If we try to write the data frame using the
write_dua_df()
function, we get an error.
## write data to disk with one last check
write_dua_df(df, 'cleaned_data.csv', output_type = 'csv')
-- duawranglr note -----------------------------------------------------------------------
Data set has not yet passed check. Run -check_dua_restrictions()- to check status.
Right, we haven’t removed all the restricted data elements. Following
the directions, we can check to see what still needs to be removed using
the check_dua_restrictions()
function.
## check
check_dua_restrictions(df)
-- duawranglr note -----------------------------------------------------------------------
The following variables are not allowed at the current data usage level restriction [
level_ii ] and MUST BE REMOVED before saving:
- sname
- dob
- tname
- zip
We’ve successfully removed sid
already (when we
deidentified the data frame), but still have to remove the student’s
last name, date of birth, teacher’s name, and zip code to meet level II
restrictions. Once we remove those columns, we can check again.
## remove restricted columns
df <- df %>% select(-c(sname, dob, tname, zip))
## check again
check_dua_restrictions(df)
-- duawranglr note -----------------------------------------------------------------------
Data set has passed check and may be saved.
Success! And to be sure, here’s what our data frame looks like now:
df
# A tibble: 9 × 6
id gender raceeth tid mathscr readscr
<chr> <int> <int> <int> <int> <int>
1 db3681caa7e4789c9a99 0 2 1 515 496
2 8e13af4fbb998c26348f 0 1 1 488 489
3 2c7f2f98f9ee0e3b69ba 0 4 1 522 498
4 ed7041ab2076a84fe611 0 3 1 516 524
5 d4180e00af840a7a8e29 1 2 1 483 509
6 cba9141dfa3a83d465c9 1 1 2 503 523
7 6dbe2c75ec3916b867a5 1 1 2 539 509
8 32fef05d9ba9bf429782 0 2 2 499 490
9 4e03c9425a0fa55c66d6 1 3 2 499 493
Now that we’ve passed our check, we can write the level II secure
data frame to disk. Just like the set_dua_cw()
function,
which automates reading in many types of files,
write_dua_df()
will write many types of files. See
?write_dua_df
for options.
Particularly for the first few times you use this package, you may
need help remembering the steps.
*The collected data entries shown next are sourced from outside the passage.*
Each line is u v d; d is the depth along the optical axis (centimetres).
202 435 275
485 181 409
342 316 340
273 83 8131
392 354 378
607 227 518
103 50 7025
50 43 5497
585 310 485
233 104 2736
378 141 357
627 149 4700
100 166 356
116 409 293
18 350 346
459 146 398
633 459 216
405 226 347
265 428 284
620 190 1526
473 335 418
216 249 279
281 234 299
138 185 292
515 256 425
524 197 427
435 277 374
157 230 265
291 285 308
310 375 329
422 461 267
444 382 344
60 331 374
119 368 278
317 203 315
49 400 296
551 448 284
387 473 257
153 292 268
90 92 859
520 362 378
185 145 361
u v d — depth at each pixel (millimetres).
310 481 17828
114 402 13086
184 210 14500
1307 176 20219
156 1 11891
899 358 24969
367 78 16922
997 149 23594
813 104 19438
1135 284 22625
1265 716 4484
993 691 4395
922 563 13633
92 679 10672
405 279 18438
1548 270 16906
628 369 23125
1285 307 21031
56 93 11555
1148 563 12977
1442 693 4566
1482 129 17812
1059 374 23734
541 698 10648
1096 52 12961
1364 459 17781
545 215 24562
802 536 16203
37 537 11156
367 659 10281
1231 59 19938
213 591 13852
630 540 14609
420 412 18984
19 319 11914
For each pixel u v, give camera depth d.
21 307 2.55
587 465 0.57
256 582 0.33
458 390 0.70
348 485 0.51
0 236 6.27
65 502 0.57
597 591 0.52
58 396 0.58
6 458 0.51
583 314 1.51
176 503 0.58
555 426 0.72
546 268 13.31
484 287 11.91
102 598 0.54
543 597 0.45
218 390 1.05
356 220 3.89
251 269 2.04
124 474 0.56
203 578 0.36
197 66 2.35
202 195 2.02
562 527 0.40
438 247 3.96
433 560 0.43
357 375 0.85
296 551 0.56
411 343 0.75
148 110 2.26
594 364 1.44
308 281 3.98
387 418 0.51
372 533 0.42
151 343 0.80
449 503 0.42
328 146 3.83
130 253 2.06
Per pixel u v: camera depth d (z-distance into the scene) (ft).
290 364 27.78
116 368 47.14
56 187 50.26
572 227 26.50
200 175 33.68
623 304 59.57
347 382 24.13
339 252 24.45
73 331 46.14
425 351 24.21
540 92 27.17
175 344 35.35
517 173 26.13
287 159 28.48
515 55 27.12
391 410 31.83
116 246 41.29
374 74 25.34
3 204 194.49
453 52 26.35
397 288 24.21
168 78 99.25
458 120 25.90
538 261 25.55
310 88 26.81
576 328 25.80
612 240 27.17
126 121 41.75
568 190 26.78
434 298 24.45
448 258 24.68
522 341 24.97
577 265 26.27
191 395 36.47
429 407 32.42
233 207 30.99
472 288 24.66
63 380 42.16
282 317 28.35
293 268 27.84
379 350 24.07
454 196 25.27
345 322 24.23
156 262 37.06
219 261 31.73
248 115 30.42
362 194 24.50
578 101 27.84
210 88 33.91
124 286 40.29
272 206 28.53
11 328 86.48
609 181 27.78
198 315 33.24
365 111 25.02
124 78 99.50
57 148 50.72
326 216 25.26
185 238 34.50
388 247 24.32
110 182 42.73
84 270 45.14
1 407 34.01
To help the process, the interactive
make_dua_template()
function will help you make a template
script that you can then modify to meet your data cleaning needs. When
called, the function will ask you a few yes or no questions and, based
on your answers, build a template script that pre-fills some function
arguments.
An example template script is printed below.
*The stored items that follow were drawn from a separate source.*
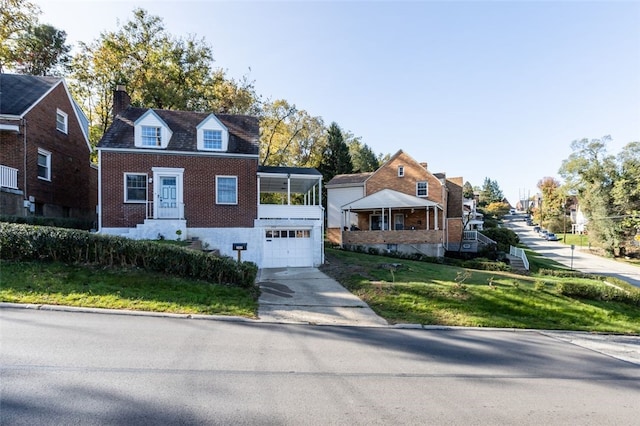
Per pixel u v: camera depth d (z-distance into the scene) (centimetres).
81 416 364
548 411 443
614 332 1079
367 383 501
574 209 7531
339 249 2683
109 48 2656
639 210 4012
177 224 1569
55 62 2998
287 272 1569
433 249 2623
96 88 2775
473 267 2412
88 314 751
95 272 980
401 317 984
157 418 369
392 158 3114
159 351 573
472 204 5116
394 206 2645
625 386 558
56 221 1520
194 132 1794
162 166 1638
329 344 689
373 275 1443
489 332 919
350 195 3212
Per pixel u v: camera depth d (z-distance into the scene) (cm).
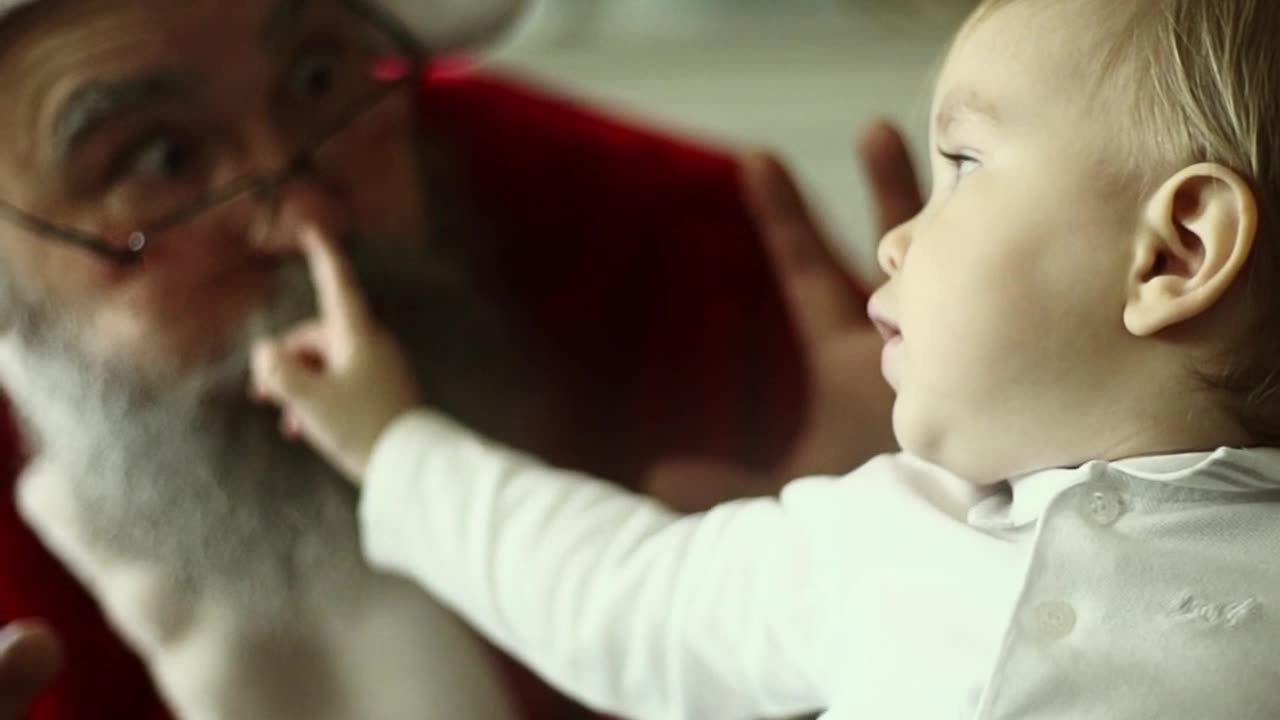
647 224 115
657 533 73
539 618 73
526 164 116
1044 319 57
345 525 95
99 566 96
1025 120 58
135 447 93
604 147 121
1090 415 57
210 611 95
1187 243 55
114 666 99
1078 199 56
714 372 105
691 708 70
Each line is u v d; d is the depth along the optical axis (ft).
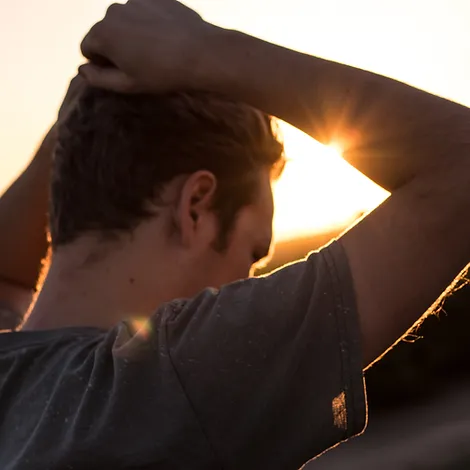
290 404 3.86
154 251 4.60
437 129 4.00
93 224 4.65
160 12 4.68
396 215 3.97
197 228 4.65
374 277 3.91
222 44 4.41
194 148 4.64
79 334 4.45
################################################################################
##
## [ Proj ] < general project name >
## [ File ] clean_data.R
## [ Auth ] < author name >
## [ Init ] 21 February 2025
##
################################################################################
## ---------------------------
## libraries
## ---------------------------
## NOTES: Include additional libraries using either -library()- or -require()-
## functions here.
## ---------------------------
## set DUA crosswalk
## ---------------------------
## NOTES: Choose the DUA agreement crosswalk file if you didn't when setting up
## the template. If the file is a delimited file that isn't a CSV or TSV, be
## sure to indicate the delimiter string with the -delimiter- argument.
## Similarly if the crosswalk is in an Excel file on any sheet beyond the
## first, set the -sheet- argument to the correct sheet.
set_dua(dua = '< dua crosswalk file name >')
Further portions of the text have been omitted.